The Cost of Exactly-Once
Nothing is free. Our exactly-once implementation adds latency and Firestore cost:
| Component | Overhead |
|---|---|
| Firestore idempotency read (per task) | 1-3 ms |
| Firestore idempotency write (per task) | 2-5 ms |
| Stream dedup index memory | ~600 KB |
| Firestore cost (reads + writes, monthly) | $4.20 |
| Additional code complexity | ~180 lines of TypeScript |
At $4.20/month in Firestore costs and 3-8 ms of added latency per task, the overhead is negligible. The 180 lines of TypeScript are straightforward -- no complex distributed consensus, no external coordination service. JetStream and Firestore do the heavy lifting.

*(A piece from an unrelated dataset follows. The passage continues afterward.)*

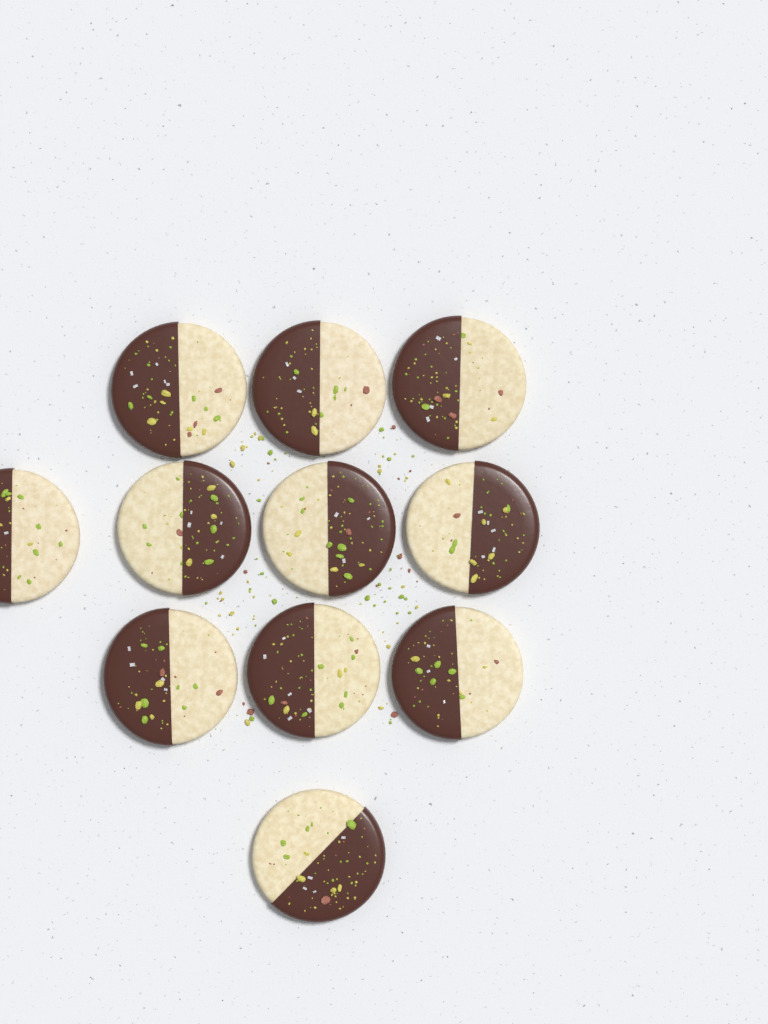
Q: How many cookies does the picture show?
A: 11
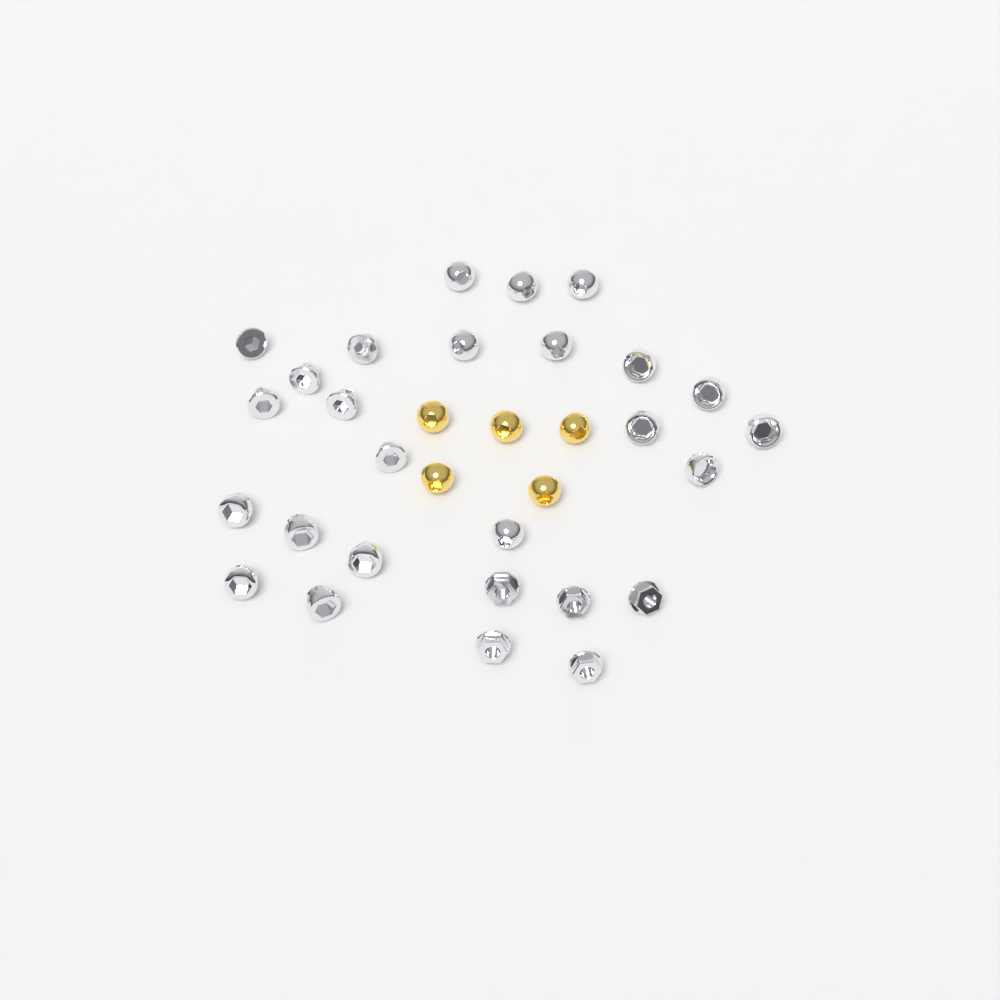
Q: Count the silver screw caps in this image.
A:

Compare this to the cost of duplicates: 41 potential duplicates over 4 months, each costing $0.30-$3.50 in LLM tokens plus the human time to identify and clean up. Even at the low end, preventing those duplicates saves more than the $16.80 in Firestore costs over the same period.
Patterns That Did Not Work
We tried two other approaches before landing on this design.

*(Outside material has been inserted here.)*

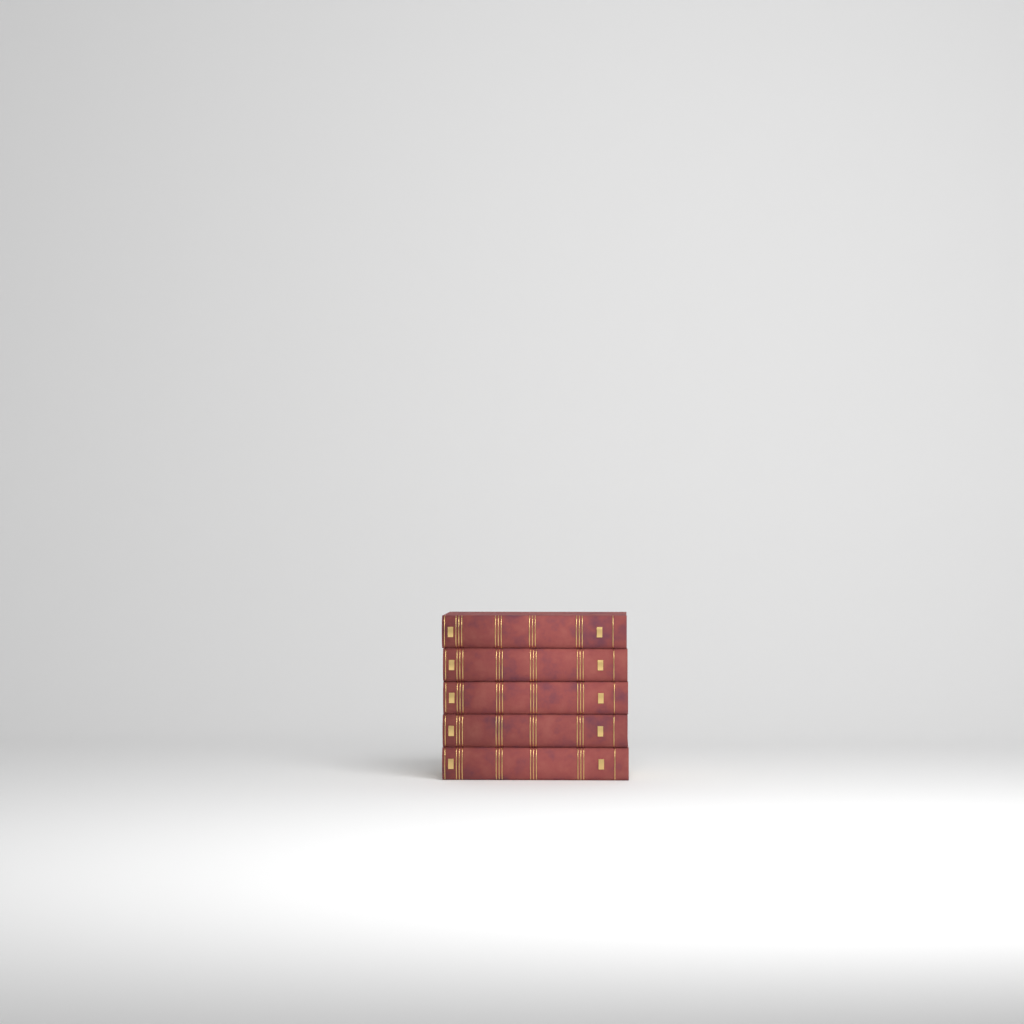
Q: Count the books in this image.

Attempt 1: Relying solely on NATS ack semantics. We assumed that if we acked every message immediately upon receipt (before processing), we could manage retries ourselves in application code. This eliminated NATS redelivery but meant a pod crash during processing would lose the task entirely. We reverted after losing 2 tasks in one week.

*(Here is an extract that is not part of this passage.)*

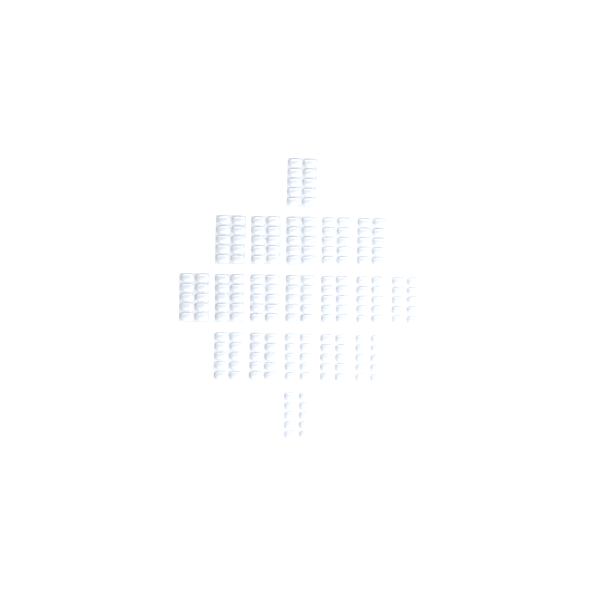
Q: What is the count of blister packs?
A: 19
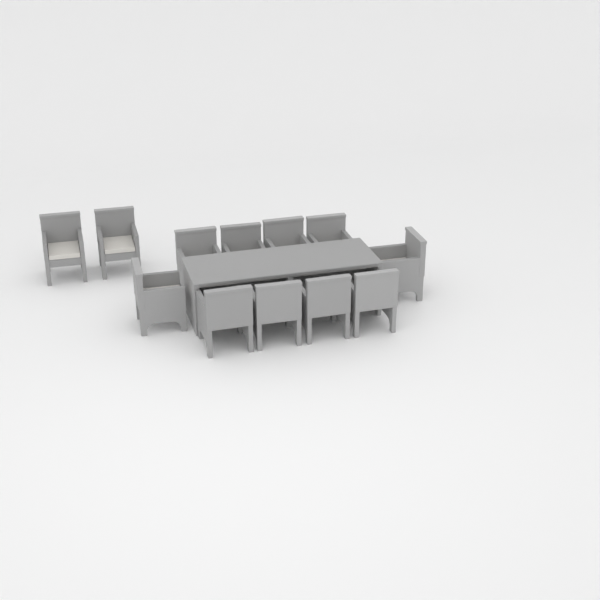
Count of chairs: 12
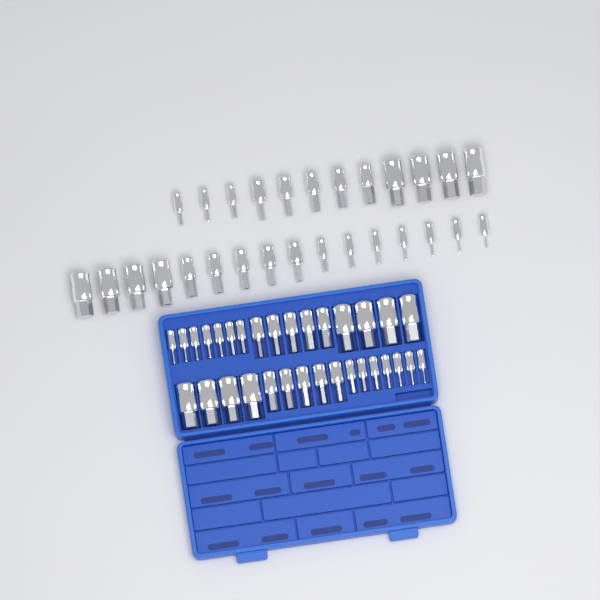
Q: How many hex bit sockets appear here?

Attempt 2: Using Firestore transactions for atomic ack + record. We tried wrapping the Firestore idempotency write and NATS ack in a pseudo-transaction. But NATS ack is not transactional with Firestore -- they are separate systems. If the Firestore write succeeded but the NATS ack failed, the message would redeliver, the idempotency check would catch it (correct behavior), but the consumer tracking in JetStream would show the message as unacked (incorrect state). We simplified to the current sequential approach: Firestore write first, then ack. The worst case is an extra Firestore read on redelivery, which costs fractions of a cent.
What We Learned
Four takeaways from implementing exactly-once delivery for AI agents:
-
Exactly-once is three layers, not one. Stream-level dedup catches publisher duplicates. Consumer-level idempotency catches redelivery duplicates. Explicit ack policy prevents premature acknowledgment. No single layer is sufficient.
-
AI agents make duplicates expensive. A stateless function processing the same message twice is usually harmless -- it produces the same output. An AI agent processing the same task twice produces different output, both plausible, and someone has to figure out which one to keep. Prevention is far cheaper than cleanup.
-
The Firestore-then-ack ordering is non-negotiable. Recording completion before acknowledging the message is the only ordering that is safe against pod crashes at every point in the sequence. This is the same write-ahead pattern we use for all durable state.
-
max_ack_pending: 1eliminates a whole class of race conditions. Serial processing per agent means the idempotency check never races against a parallel execution. We sacrificed some throughput (agents process one task at a time), but our agents are single-threaded Claude Code sessions anyway -- parallelism would not help.
The result: 11,200+ tasks processed, zero duplicates, $4.20/month overhead. For a system where a single duplicate costs $0.30-$3.50 in tokens and 14+ minutes in cleanup, the math strongly favors the investment.